During encounters with armed suspects, most police follow a "continuum of force," a checklist of sorts that starts that starts with verbal commands and escalates to physical holds or, finally, deadly fire. It's atypical to skip the continuum and launch straight into shooting, as Williams appeared to do with Crawford.

Police officers are not trained to shoot to disable a target. They are taught to shoot to kill, aiming for the 'K5 kill zone,' within the center of the body.
Both Fogg and DeCarlo emphasized that police officers are not trained to shoot to disable a target. They are taught to shoot to kill, aiming for the "K5 kill zone," within the center of the body.

Ed Flosi, a former San Jose police officer who ran a training program for active shooter response, told VICE News that cops have to make a "split-second decision," operating only on their "last best information."

"Officers are human — we do have adrenaline stress responses," Flosi said. "And an officer doesn't have to wait until there's a real gun on him to make a decision whether to shoot or not."
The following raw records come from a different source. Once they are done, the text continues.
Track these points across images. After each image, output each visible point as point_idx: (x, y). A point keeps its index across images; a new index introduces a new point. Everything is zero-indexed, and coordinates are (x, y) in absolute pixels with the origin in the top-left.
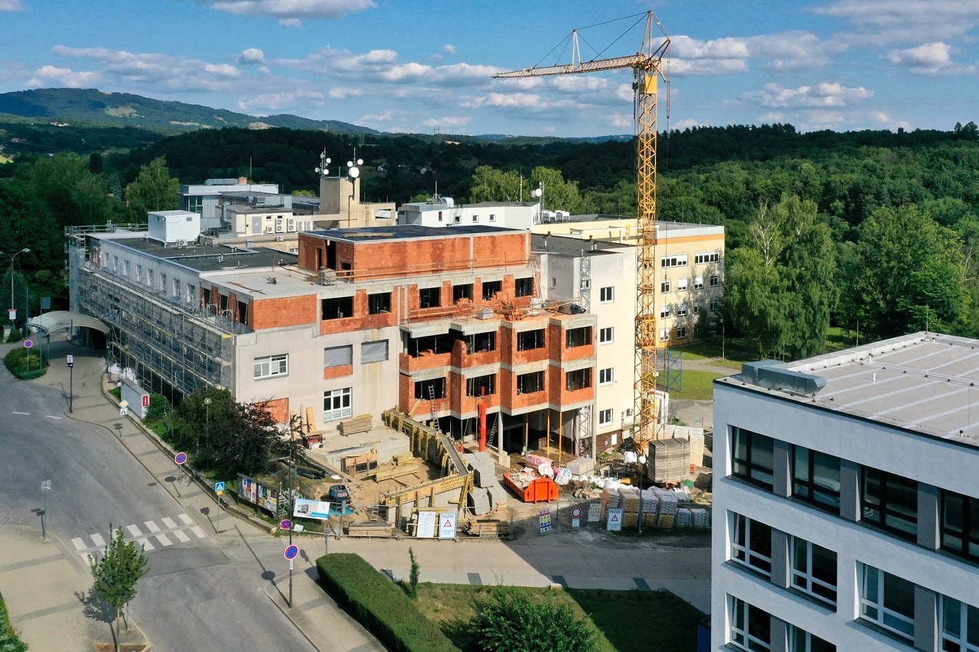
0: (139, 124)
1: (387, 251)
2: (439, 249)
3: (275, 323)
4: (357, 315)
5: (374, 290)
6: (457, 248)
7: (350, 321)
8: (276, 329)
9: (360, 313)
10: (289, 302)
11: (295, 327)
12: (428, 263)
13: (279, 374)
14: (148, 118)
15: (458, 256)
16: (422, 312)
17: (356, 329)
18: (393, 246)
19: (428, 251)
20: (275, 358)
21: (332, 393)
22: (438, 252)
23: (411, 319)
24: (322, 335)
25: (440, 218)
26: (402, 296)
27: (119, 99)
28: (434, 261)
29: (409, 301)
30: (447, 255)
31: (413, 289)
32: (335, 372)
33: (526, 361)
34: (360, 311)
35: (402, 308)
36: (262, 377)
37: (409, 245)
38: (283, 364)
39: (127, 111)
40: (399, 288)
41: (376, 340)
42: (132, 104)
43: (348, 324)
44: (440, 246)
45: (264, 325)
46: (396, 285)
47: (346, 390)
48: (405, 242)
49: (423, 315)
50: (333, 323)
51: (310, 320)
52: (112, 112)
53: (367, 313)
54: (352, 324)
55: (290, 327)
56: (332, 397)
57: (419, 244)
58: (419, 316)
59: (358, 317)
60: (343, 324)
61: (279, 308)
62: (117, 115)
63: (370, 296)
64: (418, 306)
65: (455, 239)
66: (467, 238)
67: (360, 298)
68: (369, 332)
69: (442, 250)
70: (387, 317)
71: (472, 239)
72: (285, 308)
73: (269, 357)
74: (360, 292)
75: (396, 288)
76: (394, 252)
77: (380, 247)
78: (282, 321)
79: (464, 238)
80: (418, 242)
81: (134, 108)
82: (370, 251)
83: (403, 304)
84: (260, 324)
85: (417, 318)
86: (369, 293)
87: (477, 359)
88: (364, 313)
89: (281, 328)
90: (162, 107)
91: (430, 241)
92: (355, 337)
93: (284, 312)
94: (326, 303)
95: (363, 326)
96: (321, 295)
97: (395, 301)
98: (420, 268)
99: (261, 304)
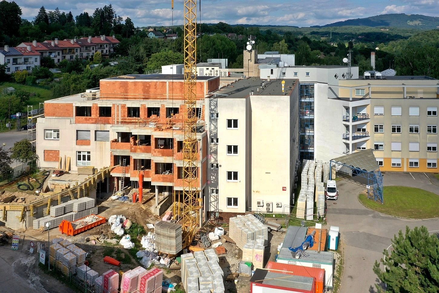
0: (422, 28)
1: (117, 86)
2: (147, 87)
3: (54, 115)
4: (93, 116)
5: (102, 105)
6: (158, 87)
7: (89, 118)
8: (54, 117)
9: (95, 115)
10: (60, 105)
11: (63, 118)
12: (140, 93)
13: (56, 139)
14: (426, 25)
15: (159, 91)
16: (128, 119)
17: (93, 123)
18: (120, 83)
19: (141, 88)
20: (55, 131)
21: (82, 152)
22: (146, 88)
23: (122, 122)
24: (76, 123)
25: (272, 73)
26: (118, 110)
27: (414, 17)
28: (144, 93)
29: (121, 113)
30: (152, 90)
31: (123, 106)
32: (82, 143)
33: (161, 155)
34: (95, 114)
35: (118, 116)
36: (49, 139)
37: (129, 83)
38: (58, 134)
39: (417, 22)
40: (116, 105)
41: (103, 130)
42: (419, 19)
43: (89, 120)
44: (148, 85)
45: (49, 115)
46: (114, 103)
47: (89, 152)
48: (127, 82)
49: (129, 121)
50: (81, 119)
51: (70, 115)
52: (410, 23)
53: (98, 116)
54: (90, 120)
55: (60, 118)
56: (82, 154)
57: (135, 83)
58: (127, 121)
59: (93, 117)
60: (86, 119)
61: (56, 108)
62: (412, 24)
63: (100, 108)
64: (126, 116)
65: (157, 82)
66: (164, 82)
67: (94, 108)
68: (99, 126)
69: (149, 87)
70: (109, 119)
71: (167, 83)
72: (58, 108)
73: (52, 130)
74: (94, 105)
75: (114, 105)
76: (121, 86)
77: (114, 83)
78: (57, 114)
79: (163, 82)
80: (134, 82)
81: (420, 21)
82: (108, 85)
83: (118, 114)
84: (47, 114)
85: (126, 122)
86: (99, 106)
87: (140, 149)
88: (97, 116)
89: (56, 117)
90: (433, 20)
91: (142, 82)
92: (92, 127)
93: (58, 110)
94: (78, 108)
95: (96, 123)
96: (75, 104)
97: (114, 112)
98: (136, 96)
99: (47, 105)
Despite claims that use of force is race-neutral in law enforcement, former officers concede that race plays a major role in how suspects are approached.

"If I stopped a car with four black guys in a car versus four white guys in a car, I knew that anything I said about those black guys, the system would back me up," Fogg said, recalling his days as a US Marshal. "But when you stop those white guys, you need more probable cause and they ask questions that they'd never ask if it was the same scenario with African-Americans."

Data from some police departments does show a distinct trend of racial profiling. The New York chapter of the ACLU compiled data from the NYPD's controversial Stop and Frisk initiative from 2002 through the first half of 2014, and found that more than 80 percent of people stopped and searched by police were black and Latino.

But undoing centuries of racial prejudice might not be as easy as a few hours of mandatory training. Fogg thinks it might take a cultural overhaul before officers can evolve.

"People walk around and they see the media coverage and they think black men are aggressive," Fogg said. "Race colors almost everything that happens in the criminal justice system. And that's something that you can't train."